:: Quoted passage ::
--- --- ---

My teaching interests derive from my research focus and the time I spent as a finance practitioner in industry. I would love to teach classes in Behavioral Finance, particularly at the PhD level since the students have the proper academic grounding to put the behavioral approach into perspective. The core masters and undergraduate level courses in finance are interesting because I can combine both the practitioner’s and the academic’s approaches. Finally, I would very much like to teach a case-based course that can draw on my diverse background—similar to the Case Study (Chapter 19) that I developed for Jonathan Berk and Peter DeMarzo’s textbook.

Curriculum Vitae: cv

Education

·         Ph.D. (c) Finance, University of California, Berkeley, Haas School of Business

·         M.B.A. Finance, University of Pennsylvania, Wharton School, 1996

·         B.A. Mathematics, University of Oxford, Lady Margaret Hall, 1988

Professional Experience

·         1996-2002: Trader, Bankers Trust and Deutsche Bank Global Markets. As part of the Credit Derivatives Group, I traded various esoteric credit products. Promoted from Associate to Senior Associate (June 1998) to Vice President (Dec. 1998) to Director (Dec. 1999).

·         1991-1994: Senior Associate, Enron Development Corp

·         1988-1991: Accounting Associate, Ernst & Young Management Consultants. I also qualified as a Chartered Accountant.

--- --- ---

:: Data lines ::
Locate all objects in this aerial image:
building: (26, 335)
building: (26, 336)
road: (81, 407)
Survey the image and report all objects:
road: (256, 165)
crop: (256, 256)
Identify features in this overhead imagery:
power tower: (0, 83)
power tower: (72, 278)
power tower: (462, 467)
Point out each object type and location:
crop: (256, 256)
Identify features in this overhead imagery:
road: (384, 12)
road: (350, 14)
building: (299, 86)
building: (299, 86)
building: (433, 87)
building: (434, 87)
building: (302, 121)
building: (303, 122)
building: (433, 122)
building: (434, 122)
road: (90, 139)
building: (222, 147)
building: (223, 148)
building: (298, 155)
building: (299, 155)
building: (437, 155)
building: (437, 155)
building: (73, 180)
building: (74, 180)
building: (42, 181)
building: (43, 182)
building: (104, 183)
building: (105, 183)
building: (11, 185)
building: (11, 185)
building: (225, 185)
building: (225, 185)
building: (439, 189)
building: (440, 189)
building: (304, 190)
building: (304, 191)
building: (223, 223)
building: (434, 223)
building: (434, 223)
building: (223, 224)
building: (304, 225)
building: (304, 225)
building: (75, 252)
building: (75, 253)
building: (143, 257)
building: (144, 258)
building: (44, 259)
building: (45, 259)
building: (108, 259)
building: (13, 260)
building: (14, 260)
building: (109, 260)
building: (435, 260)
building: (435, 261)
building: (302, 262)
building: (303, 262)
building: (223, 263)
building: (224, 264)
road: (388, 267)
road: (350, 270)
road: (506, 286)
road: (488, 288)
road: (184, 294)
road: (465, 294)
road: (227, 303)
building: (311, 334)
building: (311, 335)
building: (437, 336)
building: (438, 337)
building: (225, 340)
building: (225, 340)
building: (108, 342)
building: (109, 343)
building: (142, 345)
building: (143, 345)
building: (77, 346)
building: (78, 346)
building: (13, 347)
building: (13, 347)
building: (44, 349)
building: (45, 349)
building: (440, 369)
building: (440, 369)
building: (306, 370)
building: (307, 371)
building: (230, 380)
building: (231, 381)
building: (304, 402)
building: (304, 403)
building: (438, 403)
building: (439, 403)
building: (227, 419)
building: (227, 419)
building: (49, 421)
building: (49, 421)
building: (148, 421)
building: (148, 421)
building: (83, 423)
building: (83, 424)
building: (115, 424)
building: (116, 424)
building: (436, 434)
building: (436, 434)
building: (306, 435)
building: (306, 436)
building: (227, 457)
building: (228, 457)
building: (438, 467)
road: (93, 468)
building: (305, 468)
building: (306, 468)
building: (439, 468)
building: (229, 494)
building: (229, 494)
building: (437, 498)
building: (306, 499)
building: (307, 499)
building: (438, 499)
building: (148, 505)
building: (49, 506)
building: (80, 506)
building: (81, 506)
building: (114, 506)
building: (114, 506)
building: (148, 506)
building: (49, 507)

--- --- ---

:: What is needed ::
Decide whether each statement agrees with the teaching statement and CV above. (a) The writer traded credit products at Bankers Trust and Deutsche Bank. (b) The writer's bachelor's degree is in finance. (c) The writer became a Director in December 1999. Answer yes or no for each and quote the words from the teaching statement and CV that decide it.

:: In response ::
(a) Yes: "As part of the Credit Derivatives Group, I traded various esoteric credit products."
(b) No: "B.A. Mathematics, University of Oxford, Lady Margaret Hall, 1988"
(c) Yes: "to Director (Dec. 1999)"